Maldita (prólogo)


El escritor se sienta en el escritorio de su despacho, mira la pantalla de su ordenador y la ve en blanco. Escribe la primera palabra en su teclado, la que sabe que le va inspirar toda la historia, pero antes de escribirla, mira su significado en el diccionario y encuentra en la segunda acepción la esperada:

maldito, ta.
(Del part. irreg. de maldecir; lat. maledictus).

1. adj.
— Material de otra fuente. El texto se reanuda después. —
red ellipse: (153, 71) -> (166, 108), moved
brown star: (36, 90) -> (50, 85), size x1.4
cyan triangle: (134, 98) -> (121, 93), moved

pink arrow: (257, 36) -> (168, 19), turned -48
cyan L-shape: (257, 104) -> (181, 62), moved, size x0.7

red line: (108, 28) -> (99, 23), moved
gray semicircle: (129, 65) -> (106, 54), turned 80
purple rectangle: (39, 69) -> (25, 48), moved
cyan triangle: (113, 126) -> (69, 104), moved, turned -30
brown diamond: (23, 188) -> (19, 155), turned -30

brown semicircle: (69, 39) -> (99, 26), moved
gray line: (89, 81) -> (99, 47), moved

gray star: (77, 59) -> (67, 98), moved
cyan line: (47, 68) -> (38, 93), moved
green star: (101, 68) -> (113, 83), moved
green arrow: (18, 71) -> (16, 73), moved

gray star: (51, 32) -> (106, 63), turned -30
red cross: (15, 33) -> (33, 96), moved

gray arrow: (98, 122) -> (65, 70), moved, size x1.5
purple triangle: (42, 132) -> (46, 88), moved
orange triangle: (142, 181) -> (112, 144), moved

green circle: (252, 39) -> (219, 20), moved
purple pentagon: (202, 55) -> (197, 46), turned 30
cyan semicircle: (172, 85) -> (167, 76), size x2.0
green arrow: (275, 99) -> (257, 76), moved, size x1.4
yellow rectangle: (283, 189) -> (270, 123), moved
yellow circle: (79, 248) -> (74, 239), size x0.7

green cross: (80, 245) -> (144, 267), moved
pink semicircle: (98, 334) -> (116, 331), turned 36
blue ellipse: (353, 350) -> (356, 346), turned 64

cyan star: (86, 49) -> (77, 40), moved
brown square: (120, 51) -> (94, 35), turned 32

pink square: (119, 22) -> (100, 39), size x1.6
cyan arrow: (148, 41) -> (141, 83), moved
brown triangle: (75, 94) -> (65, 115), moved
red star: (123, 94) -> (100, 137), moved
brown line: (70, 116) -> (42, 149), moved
Perverso, de mala intención y dañadas costumbres.

2. adj. Condenado y castigado por la justicia divina. U. t. c. s.

(...)


Hechas las últimas comprobaciones, el escritor comienza el relato.

Maldita, yo ya sabía lo que era, alguien me lo había contado. Bueno, alguien no, fue el televisor, que para la mayoría de los de mi generación es casi lo mismo. Fue en la entrevista a la viuda de un compositor de éxito de los años setenta. Su marido se había suicidado sin que ella pudiera hacer nada por evitarlo. Era un maldito, un egoista y un cobarde; maldito porque estaba condenado a hacerlo todo por llegar a la cima de su creación, un egoísta porque nunca pensaba en otra cosa que en él y cobarde no dar el paso de enfrentarse a los temores de llevar una vida en paz consigo mismo y con los demás. Fue igual que estuviera avisado, cuando conocí a mi maldita, caí en la trampa, pero mi rendición no fue fácil y luché con todas mis ganas, pero es increíble lo fuertes que nos podemos creer a la hora de emprender una aventura. Pensamos que tenemos el corazón protegido con un chaleco antibalas, pero la mayoría de las veces no es así, no somos dioses, sólo somos hombres lo bastante inteligentes para creer que podemos vivir como ellos, y tan estúpidos como para intentarlo.